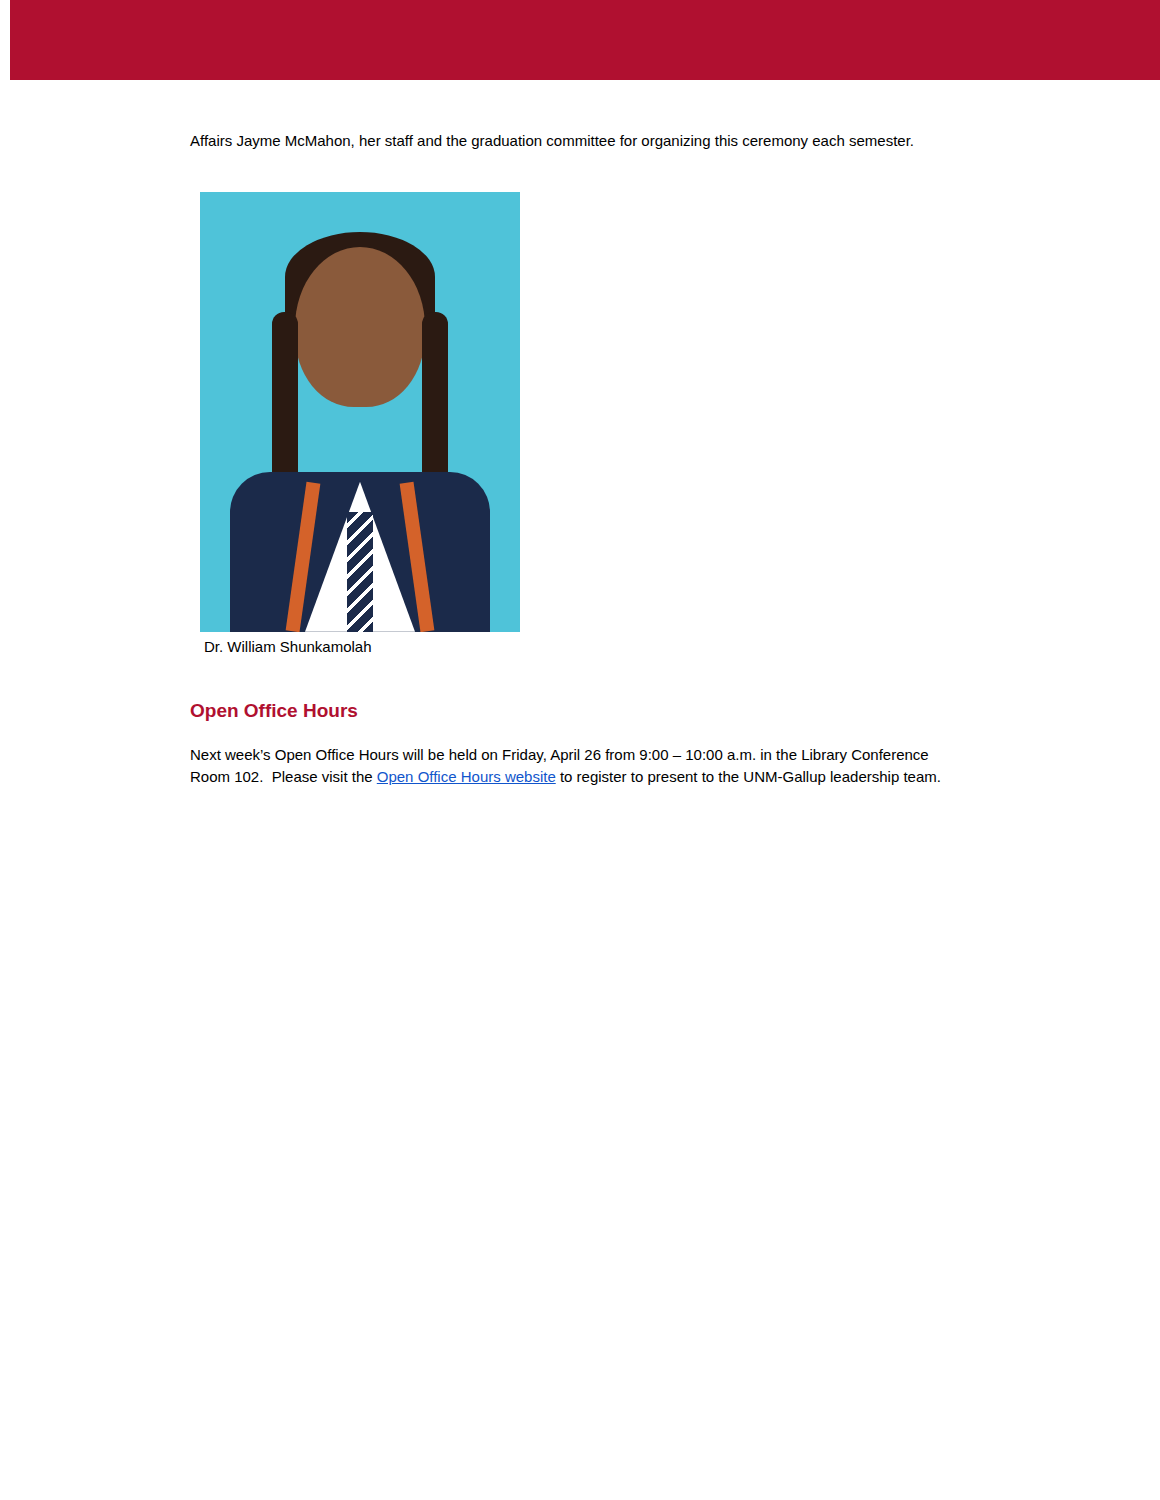Affairs Jayme McMahon, her staff and the graduation committee for organizing this ceremony each semester.
Dr. William Shunkamolah
Open Office Hours
Next week’s Open Office Hours will be held on Friday, April 26 from 9:00 – 10:00 a.m. in the Library Conference Room 102. Please visit the Open Office Hours website to register to present to the UNM-Gallup leadership team.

◆ Exercise details
Copy every line above exactly; images stay out.

◆ Written reply
Affairs Jayme McMahon, her staff and the graduation committee for organizing this ceremony each semester.
Dr. William Shunkamolah
Open Office Hours
Next week’s Open Office Hours will be held on Friday, April 26 from 9:00 – 10:00 a.m. in the Library Conference Room 102. Please visit the Open Office Hours website to register to present to the UNM-Gallup leadership team.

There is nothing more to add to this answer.